6/2/breakfast: Eating my Cheerios, looking out at the field between the hermitages and Emery House, & at the red-winged blackbirds swooping over the buttercups, I go back to 1993 when I first came here. Then, as now, I’m struck by how life & death, beauty & ugliness, good & evil intertwine in this place. Or—more probably—how I notice them more here—from the choirs of songbirds to the decaying & dead trees lining the road; from the lovely bluebells and buttercups to the poison ivy that seems to be everywhere; from the bucolic pond on one side of the bridge that leads to Maudslay Park to the mudflats of the tidal Merrimac on the other side.
What did I read last night in On the Brink? Okay, here it is: “Life’s most important realities often take the form of both/and rather than either/or.”
Green shoots in dead leaves
purple plants, poison ivy—
The dancing goes on.
Later in the morning: After traipsing through fields of long grass (check for ticks tonight!), I found the path I’d been searching for through the woods on the Emery House grounds. I’m now in front of the iron statue of Jesus on the Cross, which has been here I don’t know how many years …
Jesus hangs in shadow
Weather spots across bronze chest,
Legs looking splattered with dry mud.
In shadow, Jesus melts into
The pine tree overlooking the river.
Dead limbs surround him.
Needles grow abundantly,
As if a crucifixion
Could create new life.
Later: For the last two days, the weather has been the hottest it’s been this year. Tonight, however, at Compline …
Through chapel windows
Layers of smudge-colored clouds.
Chilly winds whip trees
Distant thunder, rain splatters,
Candles flicker but don’t fail.
6/3: After two days of tee-shirts & shorts, I walked through Maudslay this morning in fleece & long pants. The flowers look bedraggled by last night’s storms. Found a charming dam I’d never been to.
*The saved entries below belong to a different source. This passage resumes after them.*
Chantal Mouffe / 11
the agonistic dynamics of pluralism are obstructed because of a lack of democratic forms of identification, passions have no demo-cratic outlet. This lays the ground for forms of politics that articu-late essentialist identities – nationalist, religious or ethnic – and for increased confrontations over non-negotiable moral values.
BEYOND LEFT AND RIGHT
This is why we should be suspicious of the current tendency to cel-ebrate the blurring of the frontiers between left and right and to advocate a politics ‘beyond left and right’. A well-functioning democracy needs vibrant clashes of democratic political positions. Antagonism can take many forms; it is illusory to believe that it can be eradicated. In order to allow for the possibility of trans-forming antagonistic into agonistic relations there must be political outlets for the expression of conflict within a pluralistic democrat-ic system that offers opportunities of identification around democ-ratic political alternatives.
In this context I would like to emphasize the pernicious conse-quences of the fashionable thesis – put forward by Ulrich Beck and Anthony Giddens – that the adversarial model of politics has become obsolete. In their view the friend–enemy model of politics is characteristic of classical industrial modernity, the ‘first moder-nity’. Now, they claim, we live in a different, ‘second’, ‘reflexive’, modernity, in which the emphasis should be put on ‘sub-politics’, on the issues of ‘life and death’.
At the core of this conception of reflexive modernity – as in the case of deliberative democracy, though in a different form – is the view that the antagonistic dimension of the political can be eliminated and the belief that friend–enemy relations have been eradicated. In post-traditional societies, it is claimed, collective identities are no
Have been trying to avoid the phone, but noticed on my walk I’d a missed message, & back at the hermitage, I gave in. From Dick B—, friend & member of our Men’s Group, telling me that his wife Anne, had died in his arms at their camp. Both Dick and Anne are in their 90s. Anne & I did lay pastoral visiting together. “She died peacefully,” Dick said. “After bidding one heart at Bridge.”
In life & death
O Thou, who remains a mystery
Abide with me,
Thou to whom I keep returning
In sorrow & joy, in sickness & health
In life & death.
Even as I remain ignorant,
Blind, deaf, & dumb, grasping for guidance,
Abide with me.
In the woods or the fields,
In 80° or 40, sun or rain,
In life & death,
No matter how much longer the road may be
No matter what, if anything lies at the end,
Abide with me.
From the sun’s rising to enveloping darkness,
Thou whom I do not know, but whose I am
In life & death,
Abide with me.
6/4: Have returned from Sunday Eucharist, walking to our hermitages past a large snapping turtle, plodding along beneath two flowering dogwood trees. Beautiful in an ugly, primordial way, the turtle almost took ML’s hand off when she put her hand on its shell.
Now, with cup of tea before I start to clean up for the next retreatant, I reflect that 30 years ago, when I was in Hermitage 4, next door, I was obsessed with my daughter’s death. Now, I view the world through the lens of my own death. Which, as I finish On the Brink, may not be a bad thing: “… Saint Benedict,” writes Parker Palmer, “said, ‘Daily keep your death before your eyes.’ If you hold a healthy awareness of your own mortality, your eyes will be opened to the glory and grandeur of life.”
Palmer also writes, “I can’t think of a sadder way to die than with the knowledge that I never showed up in this world as who I really am.”
So, I leave Emery House, recommitting myself to keeping my eyes open, and showing up as I really am. Hoping, like my friend Anne, to leave this life having bid my one heart.